Contrariamente a esta tendencia negativa en el sector salud, se ha observado un modesto avance en el acceso a la seguridad social, que subió de un 45.9% en 2016 a un 51.8% en 2024, reflejando un progreso de casi seis puntos porcentuales. A pesar de esta mejora, el acceso a la seguridad social sigue siendo desigual, ya que solo la mitad de los mexicanos están afiliados a instituciones como el IMSS o el ISSSTE, evidenciando retos aún significativos en la cobertura.
Las brechas en acceso se hacen evidentes a nivel estatal. Por ejemplo, en 2024, Nuevo León y Baja California Sur reportaron que más del 80% de su población no experimentaba carencias en el acceso a servicios de salud, mientras que Chiapas registró el porcentaje más bajo, con solo un 36.7% de su población sin dicha carencia.
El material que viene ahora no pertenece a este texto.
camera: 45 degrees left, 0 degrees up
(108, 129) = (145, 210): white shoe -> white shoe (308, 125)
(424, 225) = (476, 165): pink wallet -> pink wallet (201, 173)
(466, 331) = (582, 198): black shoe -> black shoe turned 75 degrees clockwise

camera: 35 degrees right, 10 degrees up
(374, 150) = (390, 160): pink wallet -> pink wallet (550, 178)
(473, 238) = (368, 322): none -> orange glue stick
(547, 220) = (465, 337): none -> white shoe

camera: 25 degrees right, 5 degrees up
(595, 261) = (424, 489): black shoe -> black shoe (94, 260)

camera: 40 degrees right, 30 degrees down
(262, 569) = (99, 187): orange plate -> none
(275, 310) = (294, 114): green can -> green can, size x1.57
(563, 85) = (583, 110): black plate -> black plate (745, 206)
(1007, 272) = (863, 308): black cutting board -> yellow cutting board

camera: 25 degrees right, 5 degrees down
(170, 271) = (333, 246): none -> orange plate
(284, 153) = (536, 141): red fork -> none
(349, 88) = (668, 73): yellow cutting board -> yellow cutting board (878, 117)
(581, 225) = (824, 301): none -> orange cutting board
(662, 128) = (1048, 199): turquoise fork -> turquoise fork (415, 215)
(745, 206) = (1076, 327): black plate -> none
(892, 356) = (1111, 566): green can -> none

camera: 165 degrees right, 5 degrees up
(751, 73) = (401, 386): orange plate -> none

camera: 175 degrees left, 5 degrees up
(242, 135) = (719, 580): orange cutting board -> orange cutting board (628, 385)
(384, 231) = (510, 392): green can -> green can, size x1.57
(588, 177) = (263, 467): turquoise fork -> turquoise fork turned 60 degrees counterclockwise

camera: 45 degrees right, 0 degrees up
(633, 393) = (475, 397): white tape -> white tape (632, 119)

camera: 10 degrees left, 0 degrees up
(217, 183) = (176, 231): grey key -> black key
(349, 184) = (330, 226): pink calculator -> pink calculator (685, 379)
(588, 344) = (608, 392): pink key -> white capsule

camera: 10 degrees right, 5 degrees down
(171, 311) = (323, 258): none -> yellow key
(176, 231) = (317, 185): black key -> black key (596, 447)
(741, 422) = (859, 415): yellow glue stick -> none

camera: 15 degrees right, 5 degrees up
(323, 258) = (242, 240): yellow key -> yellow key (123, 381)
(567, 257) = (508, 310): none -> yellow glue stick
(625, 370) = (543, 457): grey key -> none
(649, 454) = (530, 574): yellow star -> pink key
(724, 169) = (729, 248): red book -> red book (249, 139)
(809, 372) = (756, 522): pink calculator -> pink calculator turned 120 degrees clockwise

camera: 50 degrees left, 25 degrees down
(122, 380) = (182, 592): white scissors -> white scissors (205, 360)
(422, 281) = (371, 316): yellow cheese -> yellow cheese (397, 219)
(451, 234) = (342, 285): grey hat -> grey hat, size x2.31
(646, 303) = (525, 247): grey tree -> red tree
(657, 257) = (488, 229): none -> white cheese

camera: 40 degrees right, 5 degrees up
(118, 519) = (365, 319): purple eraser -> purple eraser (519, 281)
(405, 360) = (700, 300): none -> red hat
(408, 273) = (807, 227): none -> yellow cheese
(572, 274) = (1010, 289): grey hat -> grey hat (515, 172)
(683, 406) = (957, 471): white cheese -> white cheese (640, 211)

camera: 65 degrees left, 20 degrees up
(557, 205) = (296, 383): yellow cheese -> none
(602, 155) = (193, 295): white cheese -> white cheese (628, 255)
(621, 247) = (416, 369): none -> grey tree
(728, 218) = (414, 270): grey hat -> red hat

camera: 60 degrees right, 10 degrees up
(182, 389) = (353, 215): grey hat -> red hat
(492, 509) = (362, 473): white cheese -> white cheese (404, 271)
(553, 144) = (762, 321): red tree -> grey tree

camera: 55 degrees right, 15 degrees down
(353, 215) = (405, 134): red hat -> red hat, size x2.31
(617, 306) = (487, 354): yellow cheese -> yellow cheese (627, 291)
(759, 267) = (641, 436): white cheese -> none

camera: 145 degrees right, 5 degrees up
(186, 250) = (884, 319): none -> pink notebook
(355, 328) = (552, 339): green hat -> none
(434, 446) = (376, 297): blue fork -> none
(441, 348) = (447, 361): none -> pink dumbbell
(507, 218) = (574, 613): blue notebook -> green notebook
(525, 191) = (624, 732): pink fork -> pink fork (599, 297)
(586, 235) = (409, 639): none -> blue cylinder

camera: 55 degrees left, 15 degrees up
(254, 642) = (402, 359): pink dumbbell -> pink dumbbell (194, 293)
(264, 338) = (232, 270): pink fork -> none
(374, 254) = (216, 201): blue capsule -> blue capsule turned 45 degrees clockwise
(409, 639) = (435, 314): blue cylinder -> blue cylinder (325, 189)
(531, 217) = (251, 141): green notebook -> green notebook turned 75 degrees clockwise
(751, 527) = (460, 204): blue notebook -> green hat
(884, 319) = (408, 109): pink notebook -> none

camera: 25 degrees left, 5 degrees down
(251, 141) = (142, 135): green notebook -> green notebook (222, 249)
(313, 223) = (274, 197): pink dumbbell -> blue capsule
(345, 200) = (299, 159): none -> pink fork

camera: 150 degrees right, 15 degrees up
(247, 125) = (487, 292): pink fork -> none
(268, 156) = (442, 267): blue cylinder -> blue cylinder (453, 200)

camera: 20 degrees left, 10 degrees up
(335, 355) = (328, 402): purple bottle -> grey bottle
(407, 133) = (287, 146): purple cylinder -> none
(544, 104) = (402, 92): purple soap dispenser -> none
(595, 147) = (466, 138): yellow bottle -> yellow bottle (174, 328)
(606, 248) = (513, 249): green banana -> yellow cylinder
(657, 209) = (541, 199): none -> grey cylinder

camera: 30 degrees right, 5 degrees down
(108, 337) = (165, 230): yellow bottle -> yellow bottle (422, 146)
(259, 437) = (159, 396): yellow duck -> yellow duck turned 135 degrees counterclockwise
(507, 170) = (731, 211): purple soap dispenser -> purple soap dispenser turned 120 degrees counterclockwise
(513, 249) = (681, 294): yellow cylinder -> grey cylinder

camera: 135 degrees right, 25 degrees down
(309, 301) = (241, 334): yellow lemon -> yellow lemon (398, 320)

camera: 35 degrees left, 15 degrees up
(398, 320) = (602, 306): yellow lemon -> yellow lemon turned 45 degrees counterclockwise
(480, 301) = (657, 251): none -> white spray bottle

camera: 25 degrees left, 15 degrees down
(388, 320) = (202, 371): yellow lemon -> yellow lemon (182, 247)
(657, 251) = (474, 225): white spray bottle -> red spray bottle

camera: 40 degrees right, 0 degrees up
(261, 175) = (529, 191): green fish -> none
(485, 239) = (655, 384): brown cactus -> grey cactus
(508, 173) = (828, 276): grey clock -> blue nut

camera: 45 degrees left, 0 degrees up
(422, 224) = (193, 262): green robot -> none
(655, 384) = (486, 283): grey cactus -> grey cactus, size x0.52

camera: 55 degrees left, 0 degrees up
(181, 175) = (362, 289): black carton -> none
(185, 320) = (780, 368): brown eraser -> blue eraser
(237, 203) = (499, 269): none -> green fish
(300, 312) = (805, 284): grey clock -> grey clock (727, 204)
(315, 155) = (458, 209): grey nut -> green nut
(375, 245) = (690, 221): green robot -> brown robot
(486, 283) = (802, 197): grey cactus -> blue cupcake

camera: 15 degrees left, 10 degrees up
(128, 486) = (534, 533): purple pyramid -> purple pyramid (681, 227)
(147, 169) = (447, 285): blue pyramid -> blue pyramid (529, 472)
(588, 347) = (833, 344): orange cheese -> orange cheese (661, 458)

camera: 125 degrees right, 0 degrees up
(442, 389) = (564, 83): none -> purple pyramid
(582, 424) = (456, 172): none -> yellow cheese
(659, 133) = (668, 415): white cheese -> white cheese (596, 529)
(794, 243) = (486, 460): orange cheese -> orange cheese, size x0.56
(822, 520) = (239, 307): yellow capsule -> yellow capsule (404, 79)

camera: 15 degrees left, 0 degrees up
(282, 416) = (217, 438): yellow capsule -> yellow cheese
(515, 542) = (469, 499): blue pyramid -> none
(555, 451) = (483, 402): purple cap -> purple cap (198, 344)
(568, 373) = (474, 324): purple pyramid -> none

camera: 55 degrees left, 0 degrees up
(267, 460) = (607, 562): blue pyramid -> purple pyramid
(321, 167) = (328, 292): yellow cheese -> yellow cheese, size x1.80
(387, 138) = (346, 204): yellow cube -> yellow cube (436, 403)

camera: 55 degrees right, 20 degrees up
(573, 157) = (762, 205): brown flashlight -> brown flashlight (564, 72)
Este contexto resalta las desiguales condiciones de vida que persisten entre las distintas regiones del país.
En términos de accesibilidad geográfica, un 93.3% de la población afirmó que podría llegar a un hospital en menos de dos horas en caso de emergencia, manteniendo cifras similares a las de 2016. Sin embargo, el sur del país continúa enfrentando rezagos importantes, ya que en estados como Oaxaca, solo el 75.2% de la población puede acceder a un hospital en ese tiempo.
Las desigualdades también se extienden al ámbito de la seguridad social. En Chiapas, Oaxaca y Guerrero, apenas uno de cada cuatro habitantes tiene acceso a estos derechos, en contraste con los más del 71.4% en estados del norte como Coahuila y Nuevo León. En 2024, el acceso a pensiones no contributivas para adultos mayores no económicamente activos creció, alcanzando un 40.1%, superior al 32.6% registrado en 2016, aunque las diferencias entre regiones perduran.
Otro aspecto crítico está relacionado con las brechas de género, donde las disparidades son particularmente marcadas. En 2024, la participación laboral de las mujeres de 15 años o más fue del 51.8%, en comparación con el 79.2% de los hombres, lo que revela una brecha de 27.3 puntos porcentuales. Esta desigualdad se agudiza para las mujeres con hijos, donde solo el 63.3% participa en el mercado laboral frente al 81.3% de aquellas sin descendencia.
La situación es aún más alarmante para las mujeres indígenas adultas mayores de áreas rurales, de las cuales un 96.7% no tiene afiliación a ninguna institución de seguridad social. Las diferencias en comparación con mujeres no indígenas urbanas alcanzan los 39 puntos porcentuales, una brecha que ha crecido desde 2016.
El SIDS, que se alinea con un enfoque basado en los derechos humanos, no solo mide carencias, sino también el nivel en que el Estado garantiza derechos sociales esenciales como salud y seguridad social, identificando las inequidades estructurales que enfrenta la población.
En resumen, los datos reflejan una realidad compleja: aunque se han logrado ciertos avances en seguridad social, el retroceso en el acceso a la salud y las marcadas desigualdades regionales y de género destacan la necesidad urgente de políticas públicas que aborden estas disparidades para garantizar el bienestar de todos los mexicanos.